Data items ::

____________

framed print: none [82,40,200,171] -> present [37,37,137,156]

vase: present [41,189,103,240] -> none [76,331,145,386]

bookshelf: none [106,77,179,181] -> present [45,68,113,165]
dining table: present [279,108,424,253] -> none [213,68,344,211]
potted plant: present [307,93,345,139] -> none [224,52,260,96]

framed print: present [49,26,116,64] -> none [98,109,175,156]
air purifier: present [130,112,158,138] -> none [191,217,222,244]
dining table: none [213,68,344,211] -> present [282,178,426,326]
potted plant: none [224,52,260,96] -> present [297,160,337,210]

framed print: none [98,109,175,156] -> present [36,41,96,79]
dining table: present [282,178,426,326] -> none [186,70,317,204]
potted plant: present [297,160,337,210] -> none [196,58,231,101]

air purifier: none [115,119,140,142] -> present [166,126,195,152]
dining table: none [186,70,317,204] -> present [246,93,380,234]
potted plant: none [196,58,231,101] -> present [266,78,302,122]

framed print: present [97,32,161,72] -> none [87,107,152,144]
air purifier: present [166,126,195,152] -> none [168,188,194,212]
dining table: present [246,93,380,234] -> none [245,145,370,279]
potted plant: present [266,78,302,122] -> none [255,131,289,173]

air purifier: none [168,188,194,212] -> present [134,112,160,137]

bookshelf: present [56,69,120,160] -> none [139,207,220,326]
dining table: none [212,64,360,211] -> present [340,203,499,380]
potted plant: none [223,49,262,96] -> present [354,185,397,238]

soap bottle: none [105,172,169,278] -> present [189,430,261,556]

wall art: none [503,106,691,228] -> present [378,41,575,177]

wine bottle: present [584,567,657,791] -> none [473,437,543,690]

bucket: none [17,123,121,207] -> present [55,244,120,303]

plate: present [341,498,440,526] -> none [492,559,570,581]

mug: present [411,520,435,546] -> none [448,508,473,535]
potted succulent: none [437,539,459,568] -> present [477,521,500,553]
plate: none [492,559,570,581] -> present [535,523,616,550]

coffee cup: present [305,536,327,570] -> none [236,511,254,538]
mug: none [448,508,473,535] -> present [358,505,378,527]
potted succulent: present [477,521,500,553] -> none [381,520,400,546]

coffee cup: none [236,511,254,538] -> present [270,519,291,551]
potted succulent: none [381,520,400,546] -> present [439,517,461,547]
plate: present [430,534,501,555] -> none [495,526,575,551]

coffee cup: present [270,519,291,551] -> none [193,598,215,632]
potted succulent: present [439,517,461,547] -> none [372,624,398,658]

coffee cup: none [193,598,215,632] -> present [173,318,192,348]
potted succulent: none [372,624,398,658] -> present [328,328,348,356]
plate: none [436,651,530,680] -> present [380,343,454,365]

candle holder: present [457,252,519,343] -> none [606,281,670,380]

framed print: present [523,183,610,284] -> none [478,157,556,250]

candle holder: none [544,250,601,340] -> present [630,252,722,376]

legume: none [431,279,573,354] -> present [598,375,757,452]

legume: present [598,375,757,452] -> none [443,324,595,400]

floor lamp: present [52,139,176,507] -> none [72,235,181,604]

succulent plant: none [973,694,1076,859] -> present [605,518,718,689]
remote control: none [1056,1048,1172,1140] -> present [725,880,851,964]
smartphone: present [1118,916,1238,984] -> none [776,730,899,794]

____________

Exercise directions ::
Print each line, starting with the one that contains "succulent plant: none" and ending with the last line of the data, exactly as it stands and with no other lines.

Response to this task ::
succulent plant: none [973,694,1076,859] -> present [605,518,718,689]
remote control: none [1056,1048,1172,1140] -> present [725,880,851,964]
smartphone: present [1118,916,1238,984] -> none [776,730,899,794]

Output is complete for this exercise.